Well in my case I do see (usually) dead shrimps before they are eaten by others. But this one eaten by amano looked like it was alive 1 min ago. Also it was somewhat small in compare with my other shrimps. So I think my amanos start attacking small RCS due to lack of food. I decreased my feeding due to planaria outbreak (I don't have planaria in my tank anymore but feed my shrimps carefully now).


----------



## getochkn

I guess it could have been starving. Try using a feeding dish, I got this 3 packs of ceramic planter bottoms that I use for food dishes. Less food in the substrate will cut down on planaria as well.
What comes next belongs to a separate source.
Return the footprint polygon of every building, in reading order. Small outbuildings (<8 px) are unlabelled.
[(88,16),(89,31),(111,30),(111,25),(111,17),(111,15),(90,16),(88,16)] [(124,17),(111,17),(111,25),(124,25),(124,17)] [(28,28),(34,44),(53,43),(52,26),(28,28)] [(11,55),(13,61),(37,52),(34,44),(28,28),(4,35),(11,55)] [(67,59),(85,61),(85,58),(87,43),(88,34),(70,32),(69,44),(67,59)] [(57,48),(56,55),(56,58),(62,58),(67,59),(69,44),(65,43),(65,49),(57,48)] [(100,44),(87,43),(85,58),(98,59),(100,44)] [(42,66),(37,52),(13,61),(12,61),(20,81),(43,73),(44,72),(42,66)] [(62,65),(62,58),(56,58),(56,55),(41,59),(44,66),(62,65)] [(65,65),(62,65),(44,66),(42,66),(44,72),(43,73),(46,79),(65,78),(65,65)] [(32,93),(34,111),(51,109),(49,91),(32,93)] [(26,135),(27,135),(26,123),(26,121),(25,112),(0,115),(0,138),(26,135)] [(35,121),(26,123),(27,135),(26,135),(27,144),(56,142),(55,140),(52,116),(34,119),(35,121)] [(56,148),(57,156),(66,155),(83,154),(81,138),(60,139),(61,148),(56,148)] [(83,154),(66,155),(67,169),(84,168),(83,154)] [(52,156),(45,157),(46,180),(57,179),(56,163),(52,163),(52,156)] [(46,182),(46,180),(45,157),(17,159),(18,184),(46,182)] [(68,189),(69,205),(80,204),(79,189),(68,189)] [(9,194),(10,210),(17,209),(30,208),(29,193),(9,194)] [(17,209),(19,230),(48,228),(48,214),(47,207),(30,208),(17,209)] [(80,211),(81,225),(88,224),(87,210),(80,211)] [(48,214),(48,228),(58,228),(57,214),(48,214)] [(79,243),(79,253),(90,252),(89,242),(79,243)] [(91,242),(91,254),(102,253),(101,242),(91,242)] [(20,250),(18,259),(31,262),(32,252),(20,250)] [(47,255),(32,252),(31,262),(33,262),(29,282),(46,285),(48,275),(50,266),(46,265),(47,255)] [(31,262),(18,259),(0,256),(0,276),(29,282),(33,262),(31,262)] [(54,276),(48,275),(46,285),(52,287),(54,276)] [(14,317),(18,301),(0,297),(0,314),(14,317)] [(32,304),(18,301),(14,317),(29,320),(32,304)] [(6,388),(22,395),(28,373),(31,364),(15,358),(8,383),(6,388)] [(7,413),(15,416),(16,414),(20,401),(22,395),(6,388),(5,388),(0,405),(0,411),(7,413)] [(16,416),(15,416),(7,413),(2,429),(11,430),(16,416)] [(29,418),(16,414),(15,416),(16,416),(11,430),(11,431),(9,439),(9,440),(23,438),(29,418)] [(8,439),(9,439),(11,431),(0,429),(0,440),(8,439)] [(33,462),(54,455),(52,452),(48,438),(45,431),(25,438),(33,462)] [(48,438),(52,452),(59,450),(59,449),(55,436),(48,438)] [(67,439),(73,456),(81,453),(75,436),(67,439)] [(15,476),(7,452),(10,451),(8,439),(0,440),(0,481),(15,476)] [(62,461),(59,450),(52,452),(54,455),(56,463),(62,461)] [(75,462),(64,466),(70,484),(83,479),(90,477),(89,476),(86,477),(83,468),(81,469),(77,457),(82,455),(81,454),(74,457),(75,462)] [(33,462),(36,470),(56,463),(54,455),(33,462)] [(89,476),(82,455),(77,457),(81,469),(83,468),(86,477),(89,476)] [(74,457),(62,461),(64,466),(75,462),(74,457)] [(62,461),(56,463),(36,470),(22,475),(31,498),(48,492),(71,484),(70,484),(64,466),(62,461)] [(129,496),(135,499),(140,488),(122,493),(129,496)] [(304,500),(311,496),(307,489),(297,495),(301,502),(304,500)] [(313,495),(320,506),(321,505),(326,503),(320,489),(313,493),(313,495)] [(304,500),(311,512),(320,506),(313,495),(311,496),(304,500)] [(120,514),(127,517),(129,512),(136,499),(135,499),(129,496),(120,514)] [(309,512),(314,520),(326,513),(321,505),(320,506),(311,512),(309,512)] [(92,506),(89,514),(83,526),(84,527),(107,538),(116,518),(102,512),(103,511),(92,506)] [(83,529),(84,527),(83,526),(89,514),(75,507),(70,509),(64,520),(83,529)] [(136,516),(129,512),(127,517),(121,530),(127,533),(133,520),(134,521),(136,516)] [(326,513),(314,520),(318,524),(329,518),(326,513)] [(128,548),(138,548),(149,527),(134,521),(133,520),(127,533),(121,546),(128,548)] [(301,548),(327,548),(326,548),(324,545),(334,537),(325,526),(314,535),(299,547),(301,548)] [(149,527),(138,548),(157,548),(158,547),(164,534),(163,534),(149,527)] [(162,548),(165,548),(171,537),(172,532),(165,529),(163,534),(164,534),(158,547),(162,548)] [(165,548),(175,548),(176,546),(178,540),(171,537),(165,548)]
A food like the repashy superfood that doesn't breakdown will also help as it won't pollute the water or the tank as much either.


----------



## ppaskova

getochkn said:


> I guess it could have been starving. Try using a feeding dish, I got this 3 packs of ceramic planter bottoms that I use for food dishes. Less food in the substrate will cut down on planaria as well. A food like the repashy superfood that doesn't breakdown will also help as it won't pollute the water or the tank as much either.


What is a feeding dish ? I usably use small amount of flakes and half or full algae waffle (which I usually break in peaces). How much food should I give them (100+ shrimps) not to get planaria back and to keep everybody happy ?


----------



## getochkn

If you see the ceramic dish randy used here, I use them for feeding dishes just flipped right side up. You can also use any small glass dish, glass astray, etc. Lots of stuff from the dollar store. lol.


----------



## solarz

Amano shrimps will not attack healthy critters, but they will pounce on sick and weak ones. I've seen my amanos eat cherry shrimps, but very very rarely. If they actively hunted down cherries, I would see that a lot more often.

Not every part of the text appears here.